- •Co-located: Test file next to the source file (
login.py->test_login.pyin the same directory) - •Mirror directory: Test file in a parallel
tests/directory that mirrors the source structure (src/auth/login.py->tests/auth/test_login.py) - •Flat test directory: All tests in a single
tests/directory
Use Glob to check which convention the project follows. If no tests exist yet, prefer a tests/ directory that mirrors the source structure.
4.2 Write the File
Use Write to create the test file. Include:
- •A module-level docstring describing what is being tested
- •All necessary imports
- •Fixtures and test utilities at the top
- •Tests organized by the class or function they test
- •Tests ordered: happy path first, then edge cases, then error cases
4.3 Verify the Tests Compile/Parse
After writing the test file, verify it is syntactically valid:
# Python: check syntax
python -c "import ast; ast.parse(open('<test_file>').read())" 2>&1
# JavaScript/TypeScript: check syntax
npx tsc --noEmit <test_file> 2>&1 || true
# Rust: check compilation
cargo check --tests 2>&1 | tail -20
4.4 Run the Tests
Run the generated tests to verify they work:
# Python python -m pytest <test_file> -xvs 2>&1 | tail -50 # JavaScript/TypeScript npx jest <test_file> --verbose 2>&1 | tail -50 npx vitest run <test_file> 2>&1 | tail -50 # Rust cargo test <test_module> -- --nocapture 2>&1 | tail -50 # Go go test -v -run <test_pattern> ./... 2>&1 | tail -50
4.5 Fix Failing Tests
If generated tests fail:
- •Read the test output carefully
- •Determine whether the failure is a test bug or a code bug:
- •Test bug: The test has incorrect expectations, wrong setup, or missing mocks. Fix the test.

*Stored data*:

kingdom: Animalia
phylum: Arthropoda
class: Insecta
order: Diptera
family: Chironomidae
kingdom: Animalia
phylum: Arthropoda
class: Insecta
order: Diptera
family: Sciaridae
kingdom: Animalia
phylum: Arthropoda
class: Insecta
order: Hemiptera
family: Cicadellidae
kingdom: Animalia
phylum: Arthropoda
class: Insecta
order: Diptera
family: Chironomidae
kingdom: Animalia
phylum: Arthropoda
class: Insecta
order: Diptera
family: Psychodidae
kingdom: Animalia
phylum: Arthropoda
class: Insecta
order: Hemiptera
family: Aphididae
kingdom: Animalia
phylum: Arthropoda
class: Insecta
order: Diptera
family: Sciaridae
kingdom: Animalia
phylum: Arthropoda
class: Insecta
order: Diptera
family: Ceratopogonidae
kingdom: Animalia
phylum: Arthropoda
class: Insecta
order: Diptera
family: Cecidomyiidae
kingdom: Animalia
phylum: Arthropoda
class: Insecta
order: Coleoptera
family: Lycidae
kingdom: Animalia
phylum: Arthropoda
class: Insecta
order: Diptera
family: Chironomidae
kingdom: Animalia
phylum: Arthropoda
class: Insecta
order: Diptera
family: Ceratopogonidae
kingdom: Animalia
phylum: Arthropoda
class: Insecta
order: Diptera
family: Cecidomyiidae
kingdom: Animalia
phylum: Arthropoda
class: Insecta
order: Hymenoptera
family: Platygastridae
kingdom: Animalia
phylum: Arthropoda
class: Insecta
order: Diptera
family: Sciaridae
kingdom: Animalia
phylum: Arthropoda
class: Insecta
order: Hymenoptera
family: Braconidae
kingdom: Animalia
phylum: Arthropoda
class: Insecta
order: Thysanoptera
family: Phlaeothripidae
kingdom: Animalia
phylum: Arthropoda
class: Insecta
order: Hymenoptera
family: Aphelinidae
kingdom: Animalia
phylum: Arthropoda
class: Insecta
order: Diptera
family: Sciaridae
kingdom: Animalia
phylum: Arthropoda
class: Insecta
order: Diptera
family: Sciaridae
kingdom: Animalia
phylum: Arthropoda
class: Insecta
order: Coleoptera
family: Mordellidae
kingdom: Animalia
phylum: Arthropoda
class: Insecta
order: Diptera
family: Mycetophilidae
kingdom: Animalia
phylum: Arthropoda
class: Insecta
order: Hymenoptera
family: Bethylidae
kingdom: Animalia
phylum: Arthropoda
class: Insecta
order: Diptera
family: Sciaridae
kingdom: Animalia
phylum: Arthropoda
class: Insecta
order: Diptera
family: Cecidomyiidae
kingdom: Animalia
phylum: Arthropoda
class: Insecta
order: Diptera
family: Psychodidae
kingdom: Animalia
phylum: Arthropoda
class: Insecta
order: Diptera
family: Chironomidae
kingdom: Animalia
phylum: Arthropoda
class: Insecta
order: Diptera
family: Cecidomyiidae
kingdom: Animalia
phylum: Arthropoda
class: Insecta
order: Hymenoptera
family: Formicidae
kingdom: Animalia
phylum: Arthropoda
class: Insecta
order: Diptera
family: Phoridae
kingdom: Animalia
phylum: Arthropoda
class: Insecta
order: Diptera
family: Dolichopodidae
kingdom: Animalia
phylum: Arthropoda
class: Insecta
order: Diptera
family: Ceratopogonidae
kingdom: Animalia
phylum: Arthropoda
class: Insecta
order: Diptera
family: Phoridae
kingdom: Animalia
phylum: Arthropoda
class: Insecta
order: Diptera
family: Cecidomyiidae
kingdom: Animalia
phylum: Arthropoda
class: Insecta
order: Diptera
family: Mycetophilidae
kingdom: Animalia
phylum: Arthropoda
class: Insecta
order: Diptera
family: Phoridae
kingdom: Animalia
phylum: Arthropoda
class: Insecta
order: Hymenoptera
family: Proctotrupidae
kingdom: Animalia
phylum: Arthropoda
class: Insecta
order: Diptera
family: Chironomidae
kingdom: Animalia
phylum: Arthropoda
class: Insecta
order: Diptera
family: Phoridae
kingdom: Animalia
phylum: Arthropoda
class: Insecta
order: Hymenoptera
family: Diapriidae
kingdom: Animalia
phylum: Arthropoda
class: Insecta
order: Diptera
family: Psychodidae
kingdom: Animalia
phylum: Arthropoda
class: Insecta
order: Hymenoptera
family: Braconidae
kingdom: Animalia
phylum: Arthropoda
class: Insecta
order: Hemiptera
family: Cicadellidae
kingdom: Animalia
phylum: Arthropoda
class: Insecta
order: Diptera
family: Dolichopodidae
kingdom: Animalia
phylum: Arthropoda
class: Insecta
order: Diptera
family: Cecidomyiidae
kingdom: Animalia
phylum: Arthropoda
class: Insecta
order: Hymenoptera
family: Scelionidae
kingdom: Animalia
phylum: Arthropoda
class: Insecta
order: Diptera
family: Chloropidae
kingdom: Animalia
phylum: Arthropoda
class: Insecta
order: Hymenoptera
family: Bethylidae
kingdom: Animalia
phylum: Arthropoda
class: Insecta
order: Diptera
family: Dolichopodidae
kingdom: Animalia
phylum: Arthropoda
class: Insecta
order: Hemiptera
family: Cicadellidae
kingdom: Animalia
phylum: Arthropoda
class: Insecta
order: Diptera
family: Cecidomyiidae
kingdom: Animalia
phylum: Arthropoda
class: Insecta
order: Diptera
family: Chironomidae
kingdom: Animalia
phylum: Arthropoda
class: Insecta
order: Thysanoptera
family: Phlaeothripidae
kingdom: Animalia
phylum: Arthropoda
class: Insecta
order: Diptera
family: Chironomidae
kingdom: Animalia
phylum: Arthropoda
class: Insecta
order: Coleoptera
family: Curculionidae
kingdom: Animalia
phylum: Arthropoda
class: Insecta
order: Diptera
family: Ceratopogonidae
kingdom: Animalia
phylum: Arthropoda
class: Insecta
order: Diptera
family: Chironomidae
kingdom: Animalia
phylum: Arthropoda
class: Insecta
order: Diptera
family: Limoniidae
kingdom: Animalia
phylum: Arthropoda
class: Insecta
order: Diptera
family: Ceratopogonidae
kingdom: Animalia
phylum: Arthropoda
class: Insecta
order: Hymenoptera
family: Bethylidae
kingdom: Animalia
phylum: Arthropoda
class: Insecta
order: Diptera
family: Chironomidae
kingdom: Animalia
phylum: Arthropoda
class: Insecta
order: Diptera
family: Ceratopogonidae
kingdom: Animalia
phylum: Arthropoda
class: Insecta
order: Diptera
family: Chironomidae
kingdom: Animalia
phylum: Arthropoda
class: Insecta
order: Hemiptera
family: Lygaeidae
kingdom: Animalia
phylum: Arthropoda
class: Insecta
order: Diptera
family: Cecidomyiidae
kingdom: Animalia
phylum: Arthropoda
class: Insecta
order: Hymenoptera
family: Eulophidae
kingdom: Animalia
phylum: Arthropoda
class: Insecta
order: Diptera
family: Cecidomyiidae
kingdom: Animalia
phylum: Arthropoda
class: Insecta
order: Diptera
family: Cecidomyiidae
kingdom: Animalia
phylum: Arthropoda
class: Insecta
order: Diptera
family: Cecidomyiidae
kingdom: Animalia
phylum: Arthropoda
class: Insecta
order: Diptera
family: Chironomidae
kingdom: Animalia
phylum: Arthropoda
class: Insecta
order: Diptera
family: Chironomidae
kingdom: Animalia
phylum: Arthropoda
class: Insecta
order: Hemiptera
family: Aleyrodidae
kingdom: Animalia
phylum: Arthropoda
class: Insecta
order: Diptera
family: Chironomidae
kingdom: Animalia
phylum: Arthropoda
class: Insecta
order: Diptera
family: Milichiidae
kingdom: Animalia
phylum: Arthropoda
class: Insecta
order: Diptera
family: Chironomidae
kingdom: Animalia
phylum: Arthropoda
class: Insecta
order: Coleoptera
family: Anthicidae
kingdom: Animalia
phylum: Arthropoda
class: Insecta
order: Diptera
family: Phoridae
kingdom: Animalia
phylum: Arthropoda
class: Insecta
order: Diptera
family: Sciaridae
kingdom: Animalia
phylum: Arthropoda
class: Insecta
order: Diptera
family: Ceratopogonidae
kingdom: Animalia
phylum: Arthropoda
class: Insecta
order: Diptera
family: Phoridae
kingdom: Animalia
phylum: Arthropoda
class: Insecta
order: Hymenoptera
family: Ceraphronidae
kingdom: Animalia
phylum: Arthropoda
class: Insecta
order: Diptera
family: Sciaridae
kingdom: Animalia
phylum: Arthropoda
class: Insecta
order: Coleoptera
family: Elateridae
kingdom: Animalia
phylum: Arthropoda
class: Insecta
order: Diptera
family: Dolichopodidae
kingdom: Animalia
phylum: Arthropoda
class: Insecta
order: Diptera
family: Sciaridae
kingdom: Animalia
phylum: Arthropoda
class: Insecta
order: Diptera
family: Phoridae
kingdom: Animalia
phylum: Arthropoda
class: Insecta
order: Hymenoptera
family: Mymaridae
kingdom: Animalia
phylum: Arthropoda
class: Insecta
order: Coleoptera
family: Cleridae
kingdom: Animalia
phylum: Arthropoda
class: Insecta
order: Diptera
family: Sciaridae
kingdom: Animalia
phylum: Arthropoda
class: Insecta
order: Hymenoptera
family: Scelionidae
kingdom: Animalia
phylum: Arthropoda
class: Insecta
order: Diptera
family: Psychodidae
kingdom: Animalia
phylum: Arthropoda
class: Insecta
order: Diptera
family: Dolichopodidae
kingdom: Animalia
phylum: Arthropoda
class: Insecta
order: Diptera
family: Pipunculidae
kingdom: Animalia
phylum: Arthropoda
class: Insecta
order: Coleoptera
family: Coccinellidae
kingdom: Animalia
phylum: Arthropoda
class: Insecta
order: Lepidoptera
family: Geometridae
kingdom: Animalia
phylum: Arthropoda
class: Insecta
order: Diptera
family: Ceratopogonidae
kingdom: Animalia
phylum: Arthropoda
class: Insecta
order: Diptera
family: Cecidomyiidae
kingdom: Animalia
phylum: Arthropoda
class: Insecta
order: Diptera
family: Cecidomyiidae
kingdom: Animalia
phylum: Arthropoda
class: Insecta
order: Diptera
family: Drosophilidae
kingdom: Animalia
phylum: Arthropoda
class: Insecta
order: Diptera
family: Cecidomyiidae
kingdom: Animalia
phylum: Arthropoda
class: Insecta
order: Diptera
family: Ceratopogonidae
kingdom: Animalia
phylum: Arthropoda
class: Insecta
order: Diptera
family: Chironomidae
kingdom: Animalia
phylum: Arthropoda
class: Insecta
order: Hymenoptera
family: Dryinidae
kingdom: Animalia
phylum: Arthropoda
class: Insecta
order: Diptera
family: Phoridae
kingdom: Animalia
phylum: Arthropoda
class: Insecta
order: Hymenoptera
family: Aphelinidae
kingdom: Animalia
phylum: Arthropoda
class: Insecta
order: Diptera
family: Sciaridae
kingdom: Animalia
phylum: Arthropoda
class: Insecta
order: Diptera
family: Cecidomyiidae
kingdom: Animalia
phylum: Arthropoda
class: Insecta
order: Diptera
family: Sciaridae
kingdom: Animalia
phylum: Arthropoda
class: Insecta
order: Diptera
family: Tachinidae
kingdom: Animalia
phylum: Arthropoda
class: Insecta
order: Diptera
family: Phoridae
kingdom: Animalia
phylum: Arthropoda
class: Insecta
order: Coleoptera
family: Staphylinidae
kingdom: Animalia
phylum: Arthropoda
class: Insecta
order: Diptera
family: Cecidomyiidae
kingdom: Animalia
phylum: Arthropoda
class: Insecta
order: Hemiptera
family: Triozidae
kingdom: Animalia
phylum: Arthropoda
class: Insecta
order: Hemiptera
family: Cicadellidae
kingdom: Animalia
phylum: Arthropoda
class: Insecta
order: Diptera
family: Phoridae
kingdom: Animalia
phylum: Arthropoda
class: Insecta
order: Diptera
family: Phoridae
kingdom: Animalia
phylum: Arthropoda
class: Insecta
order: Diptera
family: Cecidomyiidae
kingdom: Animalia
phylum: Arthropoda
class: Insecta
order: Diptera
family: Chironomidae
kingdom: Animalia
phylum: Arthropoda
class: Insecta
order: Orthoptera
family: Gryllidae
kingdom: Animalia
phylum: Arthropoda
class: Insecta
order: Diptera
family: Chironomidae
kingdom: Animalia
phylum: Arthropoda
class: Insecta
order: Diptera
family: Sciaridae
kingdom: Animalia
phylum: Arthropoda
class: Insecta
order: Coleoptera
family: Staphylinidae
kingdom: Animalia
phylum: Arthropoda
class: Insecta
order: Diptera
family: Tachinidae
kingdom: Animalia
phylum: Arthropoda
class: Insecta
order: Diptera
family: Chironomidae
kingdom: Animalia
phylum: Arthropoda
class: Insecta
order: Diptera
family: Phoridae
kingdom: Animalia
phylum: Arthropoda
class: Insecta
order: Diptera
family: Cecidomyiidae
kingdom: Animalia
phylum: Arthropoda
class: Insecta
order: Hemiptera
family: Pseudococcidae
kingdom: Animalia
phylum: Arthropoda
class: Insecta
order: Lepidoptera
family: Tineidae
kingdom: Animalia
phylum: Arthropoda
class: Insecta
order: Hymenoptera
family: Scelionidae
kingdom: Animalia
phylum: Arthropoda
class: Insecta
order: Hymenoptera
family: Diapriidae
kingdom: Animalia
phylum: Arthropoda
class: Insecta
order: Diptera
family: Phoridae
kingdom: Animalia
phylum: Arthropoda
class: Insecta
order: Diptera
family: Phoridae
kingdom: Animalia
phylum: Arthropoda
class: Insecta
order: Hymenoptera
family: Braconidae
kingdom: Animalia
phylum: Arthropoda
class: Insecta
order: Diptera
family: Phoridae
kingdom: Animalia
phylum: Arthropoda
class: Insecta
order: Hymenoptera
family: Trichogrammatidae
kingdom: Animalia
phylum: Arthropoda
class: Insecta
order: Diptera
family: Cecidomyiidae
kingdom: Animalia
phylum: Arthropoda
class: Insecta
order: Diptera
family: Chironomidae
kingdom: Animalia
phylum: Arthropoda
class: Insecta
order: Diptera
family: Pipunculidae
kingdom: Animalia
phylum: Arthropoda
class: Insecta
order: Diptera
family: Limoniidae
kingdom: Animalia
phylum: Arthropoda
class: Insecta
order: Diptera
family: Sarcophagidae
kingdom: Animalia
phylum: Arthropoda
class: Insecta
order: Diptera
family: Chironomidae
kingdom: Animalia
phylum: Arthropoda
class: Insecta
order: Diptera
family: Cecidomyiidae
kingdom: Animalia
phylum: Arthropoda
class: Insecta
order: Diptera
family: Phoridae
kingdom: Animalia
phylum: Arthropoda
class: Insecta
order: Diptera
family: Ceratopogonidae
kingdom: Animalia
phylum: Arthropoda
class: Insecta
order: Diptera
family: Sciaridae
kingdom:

*WHAT THE EXERCISE ASKS*: Transcribe the full text of the excerpt on writing and running test files, copying it word for word. The entries above are separate material and have no connection to the text.

*WRITTEN RESPONSE*:
- •Co-located: Test file next to the source file (
login.py->test_login.pyin the same directory) - •Mirror directory: Test file in a parallel
tests/directory that mirrors the source structure (src/auth/login.py->tests/auth/test_login.py) - •Flat test directory: All tests in a single
tests/directory
Use Glob to check which convention the project follows. If no tests exist yet, prefer a tests/ directory that mirrors the source structure.
4.2 Write the File
Use Write to create the test file. Include:
- •A module-level docstring describing what is being tested
- •All necessary imports
- •Fixtures and test utilities at the top
- •Tests organized by the class or function they test
- •Tests ordered: happy path first, then edge cases, then error cases
4.3 Verify the Tests Compile/Parse
After writing the test file, verify it is syntactically valid:
# Python: check syntax
python -c "import ast; ast.parse(open('<test_file>').read())" 2>&1
# JavaScript/TypeScript: check syntax
npx tsc --noEmit <test_file> 2>&1 || true
# Rust: check compilation
cargo check --tests 2>&1 | tail -20
4.4 Run the Tests
Run the generated tests to verify they work:
# Python python -m pytest <test_file> -xvs 2>&1 | tail -50 # JavaScript/TypeScript npx jest <test_file> --verbose 2>&1 | tail -50 npx vitest run <test_file> 2>&1 | tail -50 # Rust cargo test <test_module> -- --nocapture 2>&1 | tail -50 # Go go test -v -run <test_pattern> ./... 2>&1 | tail -50
4.5 Fix Failing Tests
If generated tests fail:
- •Read the test output carefully
- •Determine whether the failure is a test bug or a code bug:
- •Test bug: The test has incorrect expectations, wrong setup, or missing mocks. Fix the test.